Adoptar un vehículo eléctrico implica repensar la infraestructura energética del hogar, una decisión que va más allá de la compra del automóvil en sí. Según datos del International Energy Agency (IEA), más del 80% de las cargas de vehículos eléctricos a nivel global ocurren en el domicilio del propietario, lo que convierte la instalación residencial en un factor estratégico para la experiencia de uso. En mercados como México, donde la penetración de electromovilidad crece a tasas de dos dígitos anuales, esta decisión se vuelve cada vez más relevante para hogares y empresas con flotillas.

Una de las variables centrales es la elección entre un tomacorriente convencional de 120 voltios —conocido como carga de Nivel 1— y un sistema de Nivel 2, que opera a 240 voltios y puede reducir el tiempo de carga de 20 a 8 horas o menos, dependiendo de la capacidad de la batería. Esta diferencia no es trivial: un vehículo con batería de 60 kWh que recorre 80 kilómetros diarios puede recuperar esa energía en una noche con Nivel 1, mientras que modelos con mayor autonomía o patrones de uso intensivo requieren necesariamente la infraestructura de Nivel 2. La velocidad máxima de carga en corriente alterna que acepta el propio vehículo es otro limitante técnico que muchos propietarios desconocen al momento de tomar la decisión.

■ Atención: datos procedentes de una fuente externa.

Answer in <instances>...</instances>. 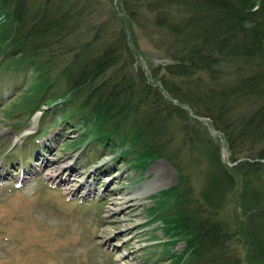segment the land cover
I'll return each mask as SVG.
<instances>
[{
    "label": "rangeland",
    "instance_id": "1",
    "mask_svg": "<svg viewBox=\"0 0 264 264\" xmlns=\"http://www.w3.org/2000/svg\"><path fill=\"white\" fill-rule=\"evenodd\" d=\"M80 3L86 10L79 27L80 38L90 39L101 26L102 40H109L124 21L123 26L128 33L129 29L132 31L131 39L137 44L133 50L134 69L141 67L148 73L158 68L154 75L160 78L178 45H174L173 36L165 28L154 23L156 10L146 12L138 6L139 0ZM4 62L0 58L1 67H5ZM221 68L223 78L219 80L227 85L224 82L235 77V71L230 66ZM5 71L0 70V264H175L185 248L184 241L171 242L151 209L155 206L154 195L174 183L175 167L165 158H158L146 169H137L126 158L118 157L119 150L104 148L92 138L79 139L81 123L71 117L61 120L60 112L65 114V108L45 105L50 92L31 111L32 101L26 95L29 71ZM199 75L205 78L204 74ZM174 81L186 90L182 79ZM173 101L177 103L176 99ZM246 104L240 113L236 110L238 117L252 115L258 109L246 112ZM180 107L187 118H193L186 119L187 135L181 120H167V153L188 176L193 207L199 208V217L205 223L221 221L230 234L224 247H217V258L210 262L264 264V157L257 156L264 151V140L253 145L245 141L241 149L233 147L237 159L232 160L223 131L213 125V116L202 111L191 115L193 108L187 104ZM34 115H38L36 122ZM189 128H199L201 134L213 140L231 181L217 172L208 155L209 148L202 143L197 145ZM248 130L251 140L256 133L254 126ZM44 133V139L33 142ZM45 142L49 148L39 152L41 159L37 160L31 148ZM43 159L48 166H44ZM246 160L260 162L253 168L244 165V172L238 170L239 162ZM11 162L15 171L5 175L12 169ZM60 167L73 168L70 178L78 182L85 179L89 191L79 188L68 193V185L60 180L65 179V170L55 181L48 179V174ZM160 172L164 177H158ZM115 196L120 199L113 205ZM130 201L133 207L117 217L119 203ZM103 229L111 230L105 244L100 243ZM247 238L255 247L253 258L247 249Z\"/></svg>",
    "mask_w": 264,
    "mask_h": 264
},
{
    "label": "trees",
    "instance_id": "2",
    "mask_svg": "<svg viewBox=\"0 0 264 264\" xmlns=\"http://www.w3.org/2000/svg\"><path fill=\"white\" fill-rule=\"evenodd\" d=\"M138 6L146 12L156 10L154 23L178 45L160 78L154 75L158 68L148 73L134 69L137 44L124 21L109 40H102L101 26L90 39L80 38L86 12L80 0H0V58L6 61L0 70L29 71L26 95L31 111L50 92L45 105L65 108L61 120L77 119L79 139L119 148L120 156L137 169H146L158 158L170 162L177 173L174 183L154 195L151 209L173 243L184 241L175 264H212L230 234L221 221L205 223L199 217L189 178L167 153V120H181L187 135L186 119L193 117L180 112L163 91L193 108L195 116L201 111L212 115L232 160L237 159L233 147L264 140V0H139ZM224 66L235 71V77L224 82L227 85L219 80ZM175 78L182 79L186 90ZM245 103L246 112L258 109L238 117L236 110ZM253 126L256 133L249 140ZM199 130L190 129L197 145L209 148L217 172L231 181L216 144ZM257 156L264 157V151ZM259 162H239L238 170L244 172V165L253 168ZM252 245L247 238L249 252H255Z\"/></svg>",
    "mask_w": 264,
    "mask_h": 264
},
{
    "label": "bare ground",
    "instance_id": "3",
    "mask_svg": "<svg viewBox=\"0 0 264 264\" xmlns=\"http://www.w3.org/2000/svg\"><path fill=\"white\" fill-rule=\"evenodd\" d=\"M34 116H33V119L36 122V119H37L38 115H36L35 117ZM26 132H28V131H26ZM42 136H43L42 139H44L45 138V133H44V135L42 134ZM114 149L118 150L119 148H114ZM38 159H41L40 158V155L37 156V160ZM42 162L44 163V166L47 164L46 159H43ZM46 166H48V165H46ZM31 167H33V166H30V168ZM63 170H65L64 173H65L66 177H65V179H60V180H61V182H65L66 185H68L67 188H66V190H67L68 193H75V192H77V190L79 188H81V190L84 189V191H89V189L87 188V185H85L86 184V180L85 179L82 180V182H78L80 180H76L75 178H73V179L70 178V176L73 175V173L75 172V170L73 168H71V167H60V168H56V170L53 173L48 174V179H50L52 181L54 179L55 180L58 179L61 176V173H62ZM162 170H164V169H162ZM13 172H14V169L12 168V169L6 171L5 172V175H7V174L10 175V173H13ZM162 173H164V171ZM162 173L160 172L159 175H158V177H160V178L161 177H164V174H162ZM75 177H77V176H75ZM73 181H75V182H73ZM119 199H120V196H117V197L115 196V198H113V200H112V202H113L112 204L113 205L118 204L117 200H119ZM125 201H129V200H125ZM119 204L121 206H120V209L116 213V215H118L117 217H120L119 216L120 213L121 214L124 213L125 210L132 208L133 205H134L133 201L125 202V203H119ZM112 208H114V207H112ZM122 226L123 225H120V227H122ZM110 235H111V230L110 229H103L102 230V233L100 235V243L105 244V243L109 242ZM120 257H121L120 259L124 258L123 256H120Z\"/></svg>",
    "mask_w": 264,
    "mask_h": 264
}]
</instances>
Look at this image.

Para directivos y tomadores de decisión que gestionan flotas corporativas o evalúan beneficios de movilidad para empleados, el análisis debe incorporar tres dimensiones: la capacidad de la batería del vehículo asignado, los kilómetros promedio recorridos por jornada y la disponibilidad de infraestructura eléctrica en las instalaciones. Organizaciones como el portal de análisis energético Entorno documentan que la instalación de cargadores de Nivel 2 en entornos corporativos puede reducir los tiempos improductivos asociados a la carga y mejorar la adopción de electromovilidad entre colaboradores. A medida que los gobiernos latinoamericanos intensifican los incentivos fiscales para la transición eléctrica, la infraestructura de carga doméstica y corporativa se perfila como un activo estratégico, no solo como un gasto operativo.